— Start Provided material —
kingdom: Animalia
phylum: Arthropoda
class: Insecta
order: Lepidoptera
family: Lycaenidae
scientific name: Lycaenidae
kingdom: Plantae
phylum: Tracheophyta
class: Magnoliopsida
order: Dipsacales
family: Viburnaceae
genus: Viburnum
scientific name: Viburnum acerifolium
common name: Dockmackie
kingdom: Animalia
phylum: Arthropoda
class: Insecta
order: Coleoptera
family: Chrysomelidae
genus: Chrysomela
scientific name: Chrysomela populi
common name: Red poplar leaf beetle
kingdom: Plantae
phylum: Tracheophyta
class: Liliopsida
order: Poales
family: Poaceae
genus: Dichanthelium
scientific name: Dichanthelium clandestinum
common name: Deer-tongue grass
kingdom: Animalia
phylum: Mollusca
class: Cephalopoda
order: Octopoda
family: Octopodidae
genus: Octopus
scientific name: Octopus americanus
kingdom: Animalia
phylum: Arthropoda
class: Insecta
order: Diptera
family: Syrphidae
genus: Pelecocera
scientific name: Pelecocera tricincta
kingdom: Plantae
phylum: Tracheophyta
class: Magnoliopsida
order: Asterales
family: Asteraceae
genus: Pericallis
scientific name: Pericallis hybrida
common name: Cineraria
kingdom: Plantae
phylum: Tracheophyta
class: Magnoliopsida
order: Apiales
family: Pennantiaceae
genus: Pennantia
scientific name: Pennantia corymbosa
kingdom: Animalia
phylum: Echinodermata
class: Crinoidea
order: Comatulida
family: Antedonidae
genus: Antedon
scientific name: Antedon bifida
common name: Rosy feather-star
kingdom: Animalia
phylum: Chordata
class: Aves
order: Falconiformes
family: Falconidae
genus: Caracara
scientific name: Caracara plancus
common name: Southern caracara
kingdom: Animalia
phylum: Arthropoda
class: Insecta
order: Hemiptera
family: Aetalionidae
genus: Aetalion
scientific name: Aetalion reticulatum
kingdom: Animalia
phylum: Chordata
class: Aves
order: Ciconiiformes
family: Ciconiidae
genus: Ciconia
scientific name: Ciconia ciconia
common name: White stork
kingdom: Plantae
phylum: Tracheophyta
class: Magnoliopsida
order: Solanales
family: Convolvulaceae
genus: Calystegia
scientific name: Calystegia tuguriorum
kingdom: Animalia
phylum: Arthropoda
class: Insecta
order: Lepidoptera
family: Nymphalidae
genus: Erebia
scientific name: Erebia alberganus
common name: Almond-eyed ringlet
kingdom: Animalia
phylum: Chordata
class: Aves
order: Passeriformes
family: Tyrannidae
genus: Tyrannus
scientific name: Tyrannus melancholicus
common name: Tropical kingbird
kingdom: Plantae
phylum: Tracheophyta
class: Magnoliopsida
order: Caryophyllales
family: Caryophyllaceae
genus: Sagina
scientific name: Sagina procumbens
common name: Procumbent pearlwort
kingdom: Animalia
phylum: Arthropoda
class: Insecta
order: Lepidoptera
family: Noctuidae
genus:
— End Provided material —
▶ _Work instructions_: Present the data from the line containing "order: Apiales" through the final line as a Markdown table with two columns, Row and Data Line: number each line in order and omit any blank lines.

▶ _Exercise solution_:
| Row | Data Line |
|---|---|
| 1 | order: Apiales |
| 2 | family: Pennantiaceae |
| 3 | genus: Pennantia |
| 4 | scientific name: Pennantia corymbosa |
| 5 | kingdom: Animalia |
| 6 | phylum: Echinodermata |
| 7 | class: Crinoidea |
| 8 | order: Comatulida |
| 9 | family: Antedonidae |
| 10 | genus: Antedon |
| 11 | scientific name: Antedon bifida |
| 12 | common name: Rosy feather-star |
| 13 | kingdom: Animalia |
| 14 | phylum: Chordata |
| 15 | class: Aves |
| 16 | order: Falconiformes |
| 17 | family: Falconidae |
| 18 | genus: Caracara |
| 19 | scientific name: Caracara plancus |
| 20 | common name: Southern caracara |
| 21 | kingdom: Animalia |
| 22 | phylum: Arthropoda |
| 23 | class: Insecta |
| 24 | order: Hemiptera |
| 25 | family: Aetalionidae |
| 26 | genus: Aetalion |
| 27 | scientific name: Aetalion reticulatum |
| 28 | kingdom: Animalia |
| 29 | phylum: Chordata |
| 30 | class: Aves |
| 31 | order: Ciconiiformes |
| 32 | family: Ciconiidae |
| 33 | genus: Ciconia |
| 34 | scientific name: Ciconia ciconia |
| 35 | common name: White stork |
| 36 | kingdom: Plantae |
| 37 | phylum: Tracheophyta |
| 38 | class: Magnoliopsida |
| 39 | order: Solanales |
| 40 | family: Convolvulaceae |
| 41 | genus: Calystegia |
| 42 | scientific name: Calystegia tuguriorum |
| 43 | kingdom: Animalia |
| 44 | phylum: Arthropoda |
| 45 | class: Insecta |
| 46 | order: Lepidoptera |
| 47 | family: Nymphalidae |
| 48 | genus: Erebia |
| 49 | scientific name: Erebia alberganus |
| 50 | common name: Almond-eyed ringlet |
| 51 | kingdom: Animalia |
| 52 | phylum: Chordata |
| 53 | class: Aves |
| 54 | order: Passeriformes |
| 55 | family: Tyrannidae |
| 56 | genus: Tyrannus |
| 57 | scientific name: Tyrannus melancholicus |
| 58 | common name: Tropical kingbird |
| 59 | kingdom: Plantae |
| 60 | phylum: Tracheophyta |
| 61 | class: Magnoliopsida |
| 62 | order: Caryophyllales |
| 63 | family: Caryophyllaceae |
| 64 | genus: Sagina |
| 65 | scientific name: Sagina procumbens |
| 66 | common name: Procumbent pearlwort |
| 67 | kingdom: Animalia |
| 68 | phylum: Arthropoda |
| 69 | class: Insecta |
| 70 | order: Lepidoptera |
| 71 | family: Noctuidae |
| 72 | genus: |